Étant fortement dépendant de l’importation pour ses besoins énergétiques et alimentaires, Maurice a été lourdement impacté par les disruptions sur ces marchés. Concernant notre facture pétrolière, elle s’élevait à Rs 4,6 milliards au mois d’octobre contre Rs 2,9 milliards à la même période en 2021. Clairement, nous ne pouvons plus nous permettre de rester dans cette situation d’extrême vulnérabilité, où une grosse partie des devises part dans l’importation d’hydrocarbures. D’où la décision du gouvernement de mettre en œuvre un plan d’action pour porter la proportion des énergies renouvelables à 60 % dans notre mixte énergétique à l’horizon 2030.
Par ailleurs, la guerre en Ukraine a provoqué une fracture profonde dans le système multilatéral mondial. On est entré de plain-pied dans une nouvelle conjoncture géopolitique, avec une bipolarisation des puissances économiques, avec, d’une part, le couple américano-européen et, de l’autre, le bloc des pays de l’Organisation de coopération économique du Shanghai, avec la Chine, la Russie et l’Inde en première ligne. Ainsi, 2022 aura été l’année du réveil où toutes nos certitudes ont été ébranlées et où certaines grandes puissances se sont montrées implacables. Le monde est dans un état de tension permanente. Cela entraîne une forte volatilité aussi bien sur les marchés financiers que le marché des changes.
Parallèlement, ces tensions sur le plan géopolitique sont propices à la flambée des prix des commodités. Malgré les interventions agressives des banques centrales pour casser l’inflation, celle-ci ne montre qu’un léger signe de fléchissement. Au niveau de la Banque de Maurice, l’on a été contraint d’accélérer le processus de normalisation des taux d’intérêt. Ainsi, en l’espace de 12 mois, elle a relevé le taux repo à cinq reprises, le portant de 1,85 % à 4,5 %, avec pour conséquence une forte pression sur le service de la dette des entreprises comme des particuliers.

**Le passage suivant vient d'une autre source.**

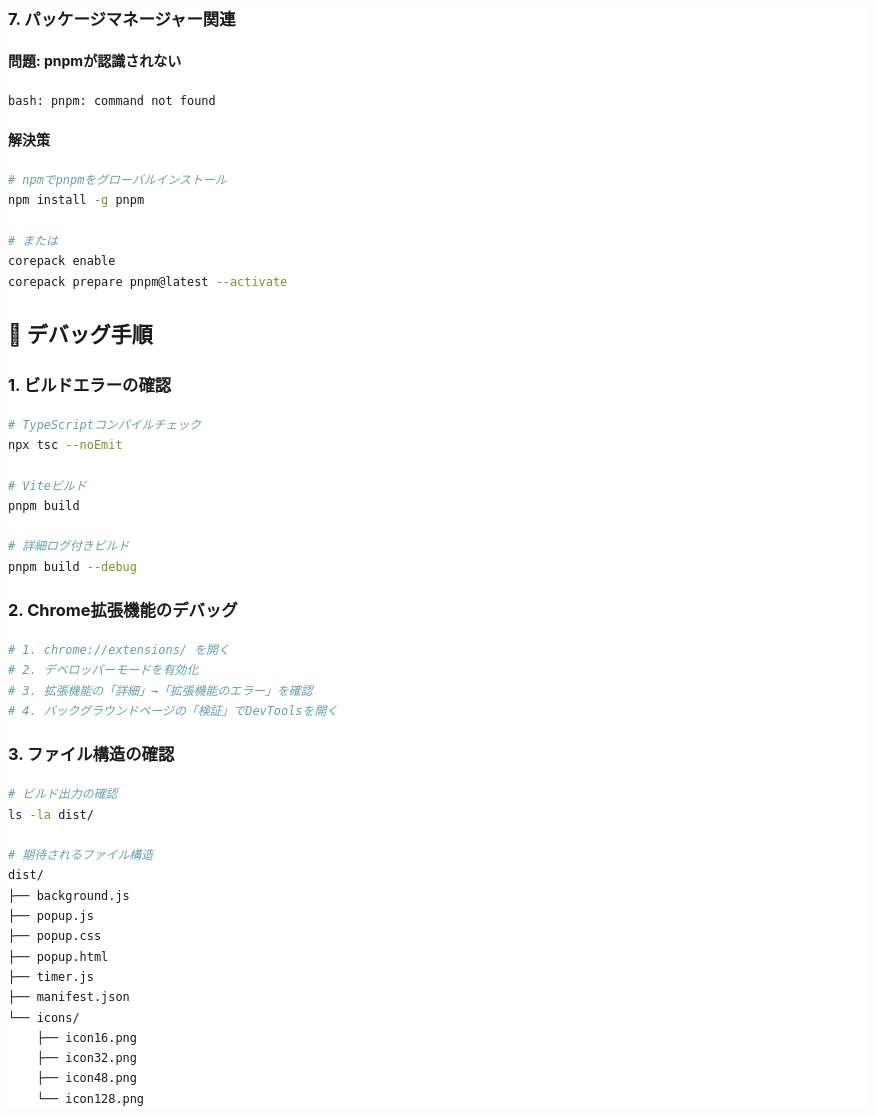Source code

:### 7. パッケージマネージャー関連

#### 問題: pnpmが認識されない
```bash
bash: pnpm: command not found
```

#### 解決策
```bash
# npmでpnpmをグローバルインストール
npm install -g pnpm

# または
corepack enable
corepack prepare pnpm@latest --activate
```

## 🔧 デバッグ手順

### 1. ビルドエラーの確認
```bash
# TypeScriptコンパイルチェック
npx tsc --noEmit

# Viteビルド
pnpm build

# 詳細ログ付きビルド
pnpm build --debug
```

### 2. Chrome拡張機能のデバッグ
```bash
# 1. chrome://extensions/ を開く
# 2. デベロッパーモードを有効化
# 3. 拡張機能の「詳細」→「拡張機能のエラー」を確認
# 4. バックグラウンドページの「検証」でDevToolsを開く
```

### 3. ファイル構造の確認
```bash
# ビルド出力の確認
ls -la dist/

# 期待されるファイル構造
dist/
├── background.js
├── popup.js
├── popup.css
├── popup.html
├── timer.js
├── manifest.json
└── icons/
    ├── icon16.png
    ├── icon32.png
    ├── icon48.png
    └── icon128.png
```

Pour l’année 2022, la Banque centrale calcule l’inflation à 10,6 %. Pour 2023, l’organisme s’attend à ce que la pression sur les prix se relâche progressivement et que l’inflation avoisine les 6 %. Mais cette projection est évidemment hypothétique et dépendra, en grande partie, d’une série de facteurs favorables, notamment sur le plan géopolitique.
L’An 3 dans ce que l’on appelle la Nouvelle normalité n’a pas été de tout repos. Malgré les tensions à l’international, l’optimisme est de mise chez les opérateurs économiques qui, contre vents et marées, font tout ce qui est en leur pouvoir pour maintenir le cap de la croissance. Tous espèrent que les eaux tumultueuses finiront par se calmer et que 2023 sera synonyme du grand redémarrage.